Since upgrading to 8.x and (via cloud.elastic.co) enabling Monitoring > Logs and metrics > Ship to a deployment, I was surprised at the volume of data arriving into the .monitoring-es-8-mb
datastream.
On investigation it seems there is a lot of duplicate data being created about index recovery which happened in the past (see below).
I started by investigating the most common kinds of documents arriving in that datastream broken down by event.dataset
and they are ~60% elasticsearch.index.recovery
, ~35% elasticsearch.index
and then a few little other bits.
Digging into the event.dataset
=elasticsearch.index.recovery
ones >98% of them have elasticsearch.index.recovery.type
=PEER
and basically all of them have elasticsearch.index.recovery.stage
=DONE
which started to seem odd - why so many docs about things which have happened but none about things in progress?
Filtering for 1 specific value of elasticsearch.index.recovery.name
(in my case for example .ds-my.index.name-YYYY.MM.DD-00000N
) I found that there were 2 records being created every 10 seconds for this, with apparently no new data in them.
In my case there were only 2 unique values each for elasticsearch.index.recovery.start_time.ms
and elasticsearch.index.recovery.stop_time.ms
so it looks like the same pair of events are being duplicated every 10 seconds.
Why this seeming waste of effort space (which of course we're paying for)?
Is this expected / a known issue / needs a ticket?

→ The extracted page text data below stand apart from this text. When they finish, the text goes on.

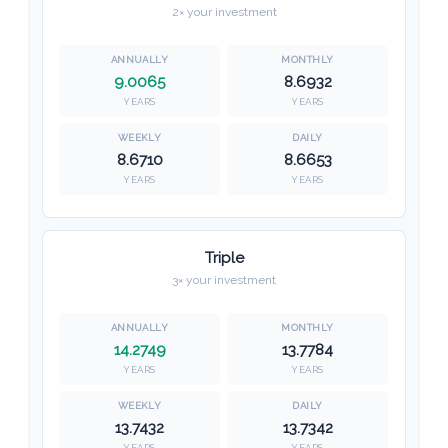
2× your investment
9.0065
8.6932
YEARS
YEARS
8.6710
8.6653
YEARS
YEARS
Triple
3× your investment
14.2749
13.7784
YEARS
YEARS
13.7432
13.7342
YEARS
YEARS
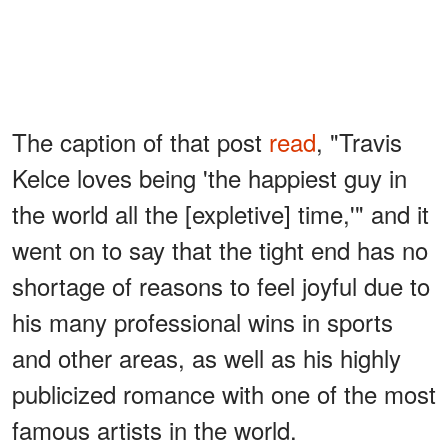
The caption of that post
read
, "Travis
Kelce loves being 'the happiest guy in
the world all the [expletive] time,'" and it
went on to say that the tight end has no
shortage of reasons to feel joyful due to
his many professional wins in sports
and other areas, as well as his highly
publicized romance with one of the most
famous artists in the world.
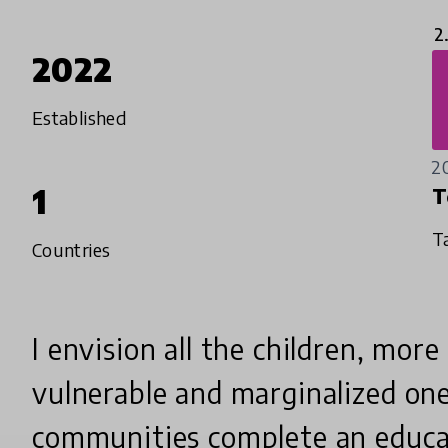
2
2022
Established
2
1
T
T
Countries
I envision all the children, more
vulnerable and marginalized one
communities complete an educa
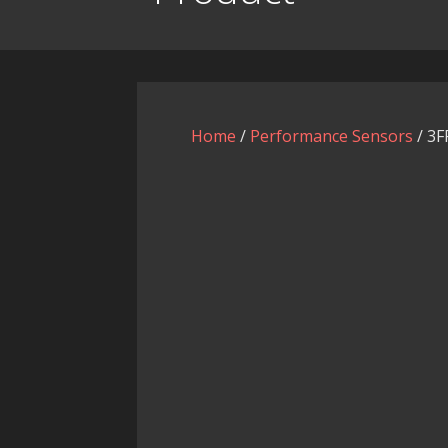
Home
/
Performance Sensors
/ 3F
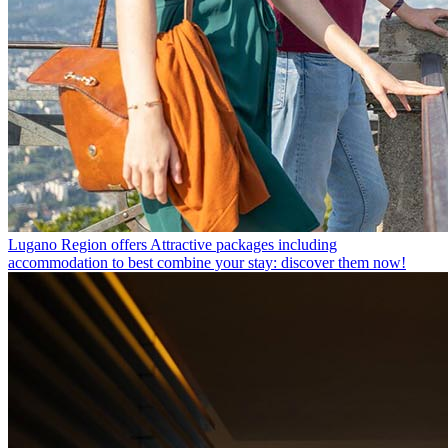
Lugano Region offers
Attractive packages including
accommodation to best combine your stay: discover them now!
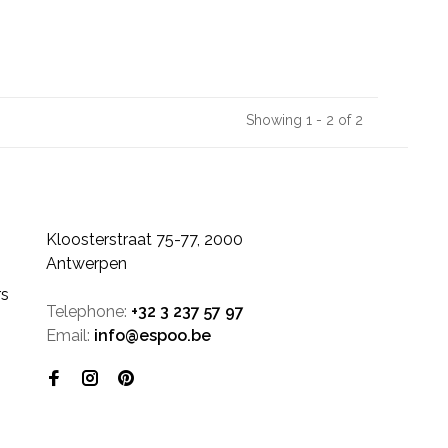
Showing 1 - 2 of 2
Kloosterstraat 75-77, 2000
Antwerpen
rs
Telephone:
+32 3 237 57 97
Email:
info@espoo.be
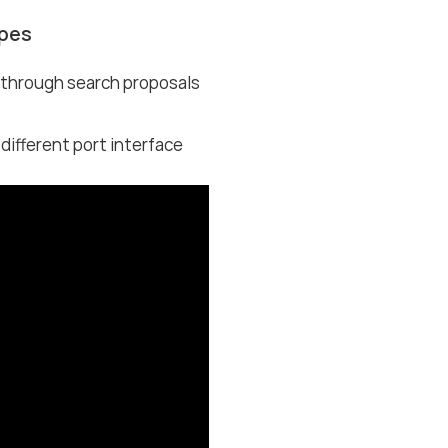
ypes
s through search proposals
fferent port interface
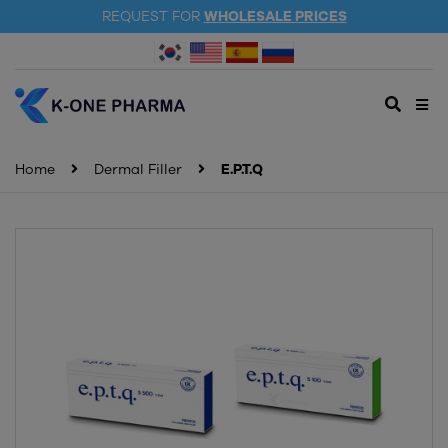
REQUEST FOR
WHOLESALE PRICES
Home
Dermal Filler
E.P.T.Q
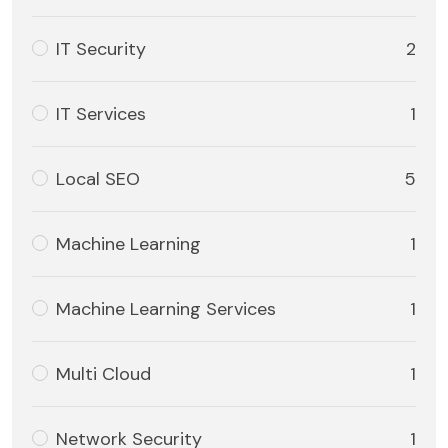
IT Security
2
IT Services
1
Local SEO
5
Machine Learning
1
Machine Learning Services
1
Multi Cloud
1
Network Security
1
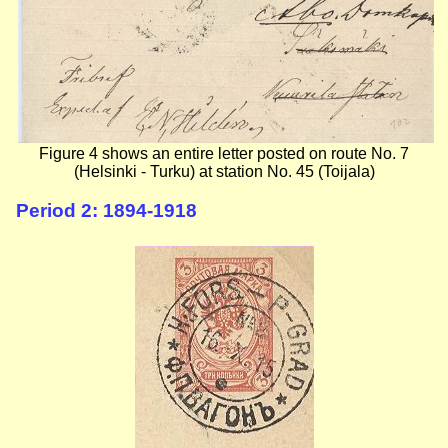
Figure 4 shows an entire letter posted on route No. 7
(Helsinki - Turku) at station No. 45 (Toijala)
Period 2: 1894-1918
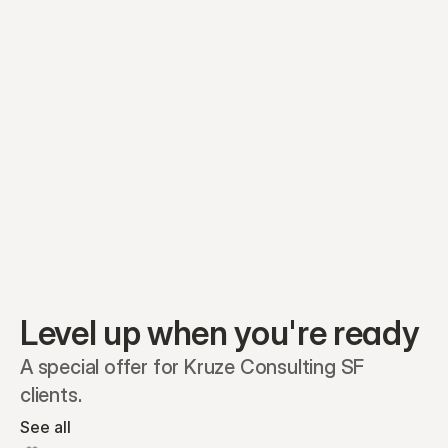
Equity plans
Securities
Stakeholders
Share classes
Shares
Oliver Garcia
Options
Ella Nelson
RSAs
Dieter Jans
Warrants
Isabella Hall
SAFEs
Convertibles
Reports
Level up when you're ready
A special offer for Kruze Consulting SF 
clients.
See all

I couldn't find anything in my search so far.
Thanks in advance!
P.S. looking separately at the event.dataset
=elasticsearch.index
(as opposed to the ....recovery
ones) that seems to have 1 record per index every 10 seconds - although this too seems excessive for ancient indices in the cold tier, at least I can see some use in recording potentially-changing info (e.g. elasticsearch.index.total.search.query_time_in_millis
might change over time even for an older index) whereas the recovery ones mentioned above seem to be 100% identical records of a past event so I'm not sure those need re-recording every 10 seconds.